A project steering committee meets monthly to oversee the trial and ensure that it is being conducted rigorously and in accordance with HREC requirements.

As recruitment for the trial is slower than had been anticipated, a data collection form has been used for a three month period to determine the eligibility of clients being seen at each genetics clinic. This has enabled documentation of reasons for non-participation and those findings will be published separately.

Ascertaining whether family communication actually takes place is problematic as it would be unethical and not feasible to ask at-risk relatives directly whether they have been informed of the presence of a genetic condition in the family. Therefore, it is important to note that the primary outcome measure, the percent of family members who actually make contact with Victorian genetics services, is a ‘proxy’ measure and may not reflect the true level of family communication that in fact occurs.
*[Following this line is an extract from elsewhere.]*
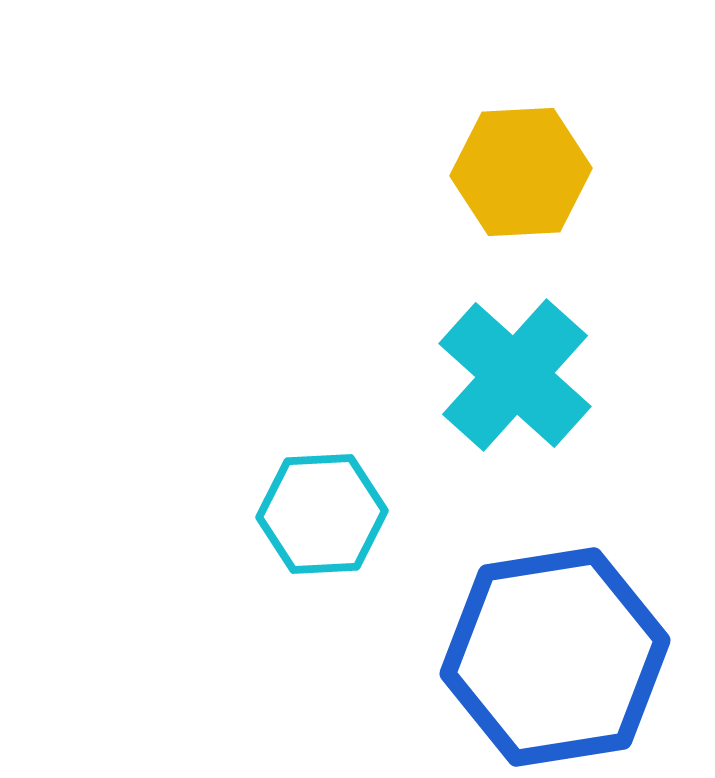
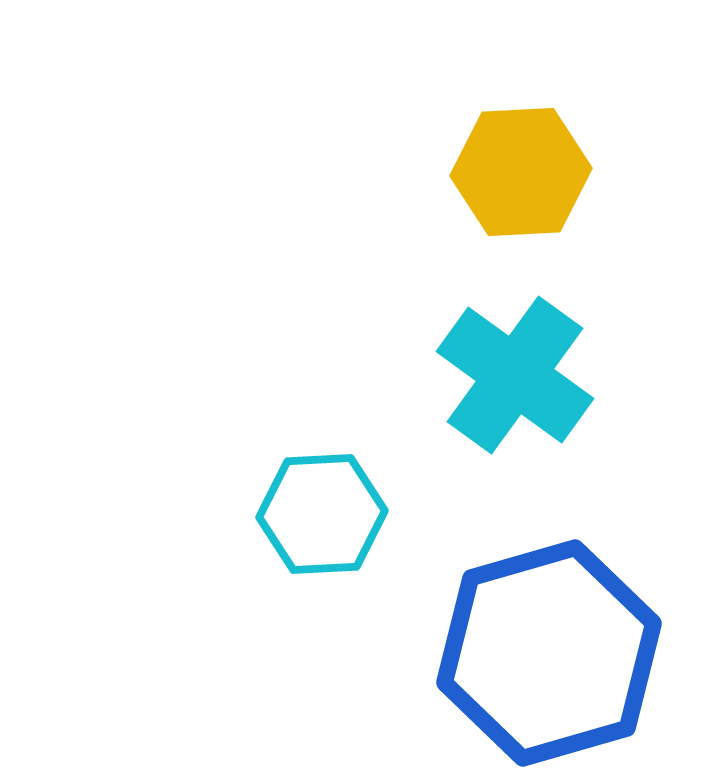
cyan cross: rotated 6 degrees counterclockwise
blue hexagon: moved 6 px left, 4 px up; rotated 7 degrees counterclockwise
Another possible reason that the primary outcome might produce an under-representation of family communication is that relatives may access genetic information from agencies, individuals outside the scope of this study, e.g. GPs, obstetricians or non-Victorian genetic services. Given the randomised study design, any such under-enumeration of the primary outcome measure would be expected to be similar in both arms of the study.

Greater understanding of the genetic basis of disease arising from initiatives such as the Human Genome Project combined with technological advances mean that more people will receive definitive genetic diagnoses and testing results. There is also a growing access to, and demand for, genomic information originating outside the clinic setting (e.g. direct-to-consumer testing), but leading to a need for genetic counselling [26]. Consequently, the need for communication of this information within families will become even more prevalent. We anticipate that the findings of this study will assist in development of new resources and enhance skills of health professionals who are required to assist in this process of communication of genetic information in families.